In other words, we’ll get serious about climate change when the lights go out, literally or metaphorically. We need something to shock us all, because adaptation is best done in advance of whatever it is you are adapting to. Peak oil is that shock, and it can’t come too soon.

5 Comments leave one →
  1. July 31, 2010 1:11 pm

    Yes, a timely reminder.

    A small point, I was talking to a farmer the other day who is very concerned about peak oil, but he said that fertilisers are actually only a very small part of the costs of growing food, and so there is unlikely to be a major direct effect on food price via fertilisers. Where it will hit more is transport.

  2. July 31, 2010 1:16 pm

    PS While I do think that peak oil is going to hit well before the worst of climate change, it will not make climate change irrelevant. It may help to avoid some of the worst case scenarios by limiting economic growth severely, but we’ll still have enough momentum to burn a significant amount of coal (and the oil is almost certainly going to get used as much as possible, though perhaps there will be series of price spikes and market crashes, so I don’t think we’ll see a sustained price over US$200, though I could be very wrong on that).
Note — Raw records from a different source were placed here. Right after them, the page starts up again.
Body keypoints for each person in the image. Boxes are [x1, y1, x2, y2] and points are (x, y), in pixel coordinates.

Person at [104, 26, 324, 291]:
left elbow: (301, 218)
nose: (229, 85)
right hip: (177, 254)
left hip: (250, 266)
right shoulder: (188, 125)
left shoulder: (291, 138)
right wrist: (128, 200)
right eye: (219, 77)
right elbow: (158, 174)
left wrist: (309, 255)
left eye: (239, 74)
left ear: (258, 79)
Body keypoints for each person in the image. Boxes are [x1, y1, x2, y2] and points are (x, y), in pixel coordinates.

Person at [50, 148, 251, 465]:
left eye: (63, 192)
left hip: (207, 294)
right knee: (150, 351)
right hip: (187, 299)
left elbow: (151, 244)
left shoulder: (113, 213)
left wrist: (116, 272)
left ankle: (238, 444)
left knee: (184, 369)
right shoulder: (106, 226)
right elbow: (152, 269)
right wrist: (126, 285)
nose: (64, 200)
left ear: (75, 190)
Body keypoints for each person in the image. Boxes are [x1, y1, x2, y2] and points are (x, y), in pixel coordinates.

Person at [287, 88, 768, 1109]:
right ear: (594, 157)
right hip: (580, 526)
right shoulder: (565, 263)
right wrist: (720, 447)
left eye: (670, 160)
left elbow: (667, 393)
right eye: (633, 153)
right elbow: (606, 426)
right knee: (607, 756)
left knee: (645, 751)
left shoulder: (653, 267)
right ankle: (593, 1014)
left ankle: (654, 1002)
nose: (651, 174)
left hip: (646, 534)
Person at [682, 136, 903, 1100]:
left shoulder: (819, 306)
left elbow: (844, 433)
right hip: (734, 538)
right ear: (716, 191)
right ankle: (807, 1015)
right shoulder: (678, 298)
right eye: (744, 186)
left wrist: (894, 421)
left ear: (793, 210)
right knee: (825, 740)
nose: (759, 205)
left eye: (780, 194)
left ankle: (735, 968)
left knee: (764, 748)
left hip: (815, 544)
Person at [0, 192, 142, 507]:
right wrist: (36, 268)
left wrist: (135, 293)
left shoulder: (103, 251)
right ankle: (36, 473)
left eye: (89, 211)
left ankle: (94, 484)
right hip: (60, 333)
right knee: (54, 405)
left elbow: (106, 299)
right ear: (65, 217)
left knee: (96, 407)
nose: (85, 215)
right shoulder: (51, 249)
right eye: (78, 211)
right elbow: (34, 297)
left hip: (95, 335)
    So while peak oil is more immediate, climate change is actually still a larger threat. Peak oil could see the end of hyper-industrialism and our current ways of life and severely limit population growth (or even see significant population losses over time), but climate change will be with us for millennia, making everything harder.

  3. Graham Wayne permalink*
    July 31, 2010 4:19 pm

    Hi Byron,

    You could be right about the fertiliser and peak oil prices, but the key thing is, as you say, that climate change is hardly made irrelevant, it’s simply in the queue waiting to up the ante, as it were. It seems to me that given the uncertainty surrounding so much that we currently take for granted, some rather more prudent actions and better commentary would be helpful, rather than harp on about how little Obama/Brown/Cameron/Clegg are doing, all the while knowing full well the electorate are having none of it.

  4. August 1, 2010 9:47 am

    What worries me is that as we slip down the Hubbert Curve in a post peak oil world we will accept dirtier ways of getting our hydrocarbon fix. Those signs are appearing now in the tar fields of Alberta, for instance.